Ari Honarvar and Cameron Powers Project Band members present:

Building Musical and Poetry Bridges in the U.S with Rumi

At a time when anti-Muslim and anti-refugee sentiments is spreading across the U.S., Rumi’s poetry is a powerful means of dispelling myths about the Middle East and Islam as being inherently violent. Instead it presents an ancient culture rooted in inclusiveness, kindness and celebration. Musical Ambassadors, partnering with the Iranian American artist and writer, Ari Honarvar, are now bringing Rumi’s poetry into their performances. Their collaboration has created dynamic events featuring songs, poems and stories of Rumi’s life and compelling accounts of a childhood spent in the war.

Ongoing Musical Missions

Musical Ambassadors performances accomplish two goals:
Through the enchanting power of music and poetry, they bring the beauty and the wisdom of the ancient culture of Middle East to the Western audiences.
They provide funds for musical events and workshops for refugee communities in the U.S and abroad.

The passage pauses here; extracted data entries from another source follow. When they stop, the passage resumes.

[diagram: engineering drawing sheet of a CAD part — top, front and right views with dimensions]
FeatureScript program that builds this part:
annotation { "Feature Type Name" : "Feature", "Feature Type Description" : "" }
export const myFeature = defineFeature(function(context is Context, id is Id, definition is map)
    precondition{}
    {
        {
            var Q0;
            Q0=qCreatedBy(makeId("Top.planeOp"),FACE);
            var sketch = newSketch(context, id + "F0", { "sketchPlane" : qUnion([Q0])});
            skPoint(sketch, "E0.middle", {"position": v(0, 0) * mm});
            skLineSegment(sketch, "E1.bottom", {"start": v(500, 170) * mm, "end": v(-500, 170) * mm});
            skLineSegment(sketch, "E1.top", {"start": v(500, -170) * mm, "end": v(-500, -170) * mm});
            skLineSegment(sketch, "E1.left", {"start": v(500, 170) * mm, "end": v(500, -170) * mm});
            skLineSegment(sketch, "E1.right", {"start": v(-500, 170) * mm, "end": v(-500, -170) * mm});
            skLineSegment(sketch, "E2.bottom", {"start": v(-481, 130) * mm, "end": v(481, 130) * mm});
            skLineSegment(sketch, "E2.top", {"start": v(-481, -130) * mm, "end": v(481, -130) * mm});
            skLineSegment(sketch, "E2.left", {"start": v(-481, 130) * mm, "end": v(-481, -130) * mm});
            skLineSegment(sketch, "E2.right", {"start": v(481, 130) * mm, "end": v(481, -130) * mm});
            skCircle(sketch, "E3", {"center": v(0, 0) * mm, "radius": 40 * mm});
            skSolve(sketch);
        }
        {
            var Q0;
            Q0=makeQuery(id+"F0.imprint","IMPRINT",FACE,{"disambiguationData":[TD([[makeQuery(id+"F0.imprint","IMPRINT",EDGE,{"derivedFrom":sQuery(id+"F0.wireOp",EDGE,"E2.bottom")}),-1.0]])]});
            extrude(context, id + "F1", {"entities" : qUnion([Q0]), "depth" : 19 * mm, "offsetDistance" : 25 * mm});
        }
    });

Thus far the group has performed in over 200 concerts. In 2008 their efforts led to opening Iraqi music schools in the largest Iraqi refugee populations of Syria and Jordan so that Iraqi refugee children could carry forward the ancient microtonal music styles and the ancient poetic lyrics of their civilization.

More recently, the organization sent 40 drums with their Musical Ambassador in Iraqi Kurdistan to provide musical healing therapy for Yazidi women liberated from two years of sexual slavery under ISIL.

The neighboring refugee camps have begun inquiring: “Where are our drums? Where is our Musical Ambassador?”

Help them build bridges.

Learn about becoming a Musical Ambassador

How To Become A Reverse Missionary

For the past 20 years, Musical Ambassadors of Peace have been traveling to countries that have received unfavorable press coverage in the Western media. They study the indigenous music and the language of the country to build musical bridges.

Building Bridges Across War-torn Borders

Soon after the American-led invasion, Musical Ambassadors, armed with an oud and Iraqi love songs, traveled to Iraq and began to play and sing in the streets of Baghdad. The Iraqi crowd who up to that point had mostly encountered U.S. military and military contractors finally saw a different side of America. The group soon became known as “Reverse Missionaries,” for their mission, rather than preaching, was to listen to the Iraqis. Since then, they have traveled to Syria, Egypt and Iran taking with them the gift of music and bringing back people’s stories and concerns.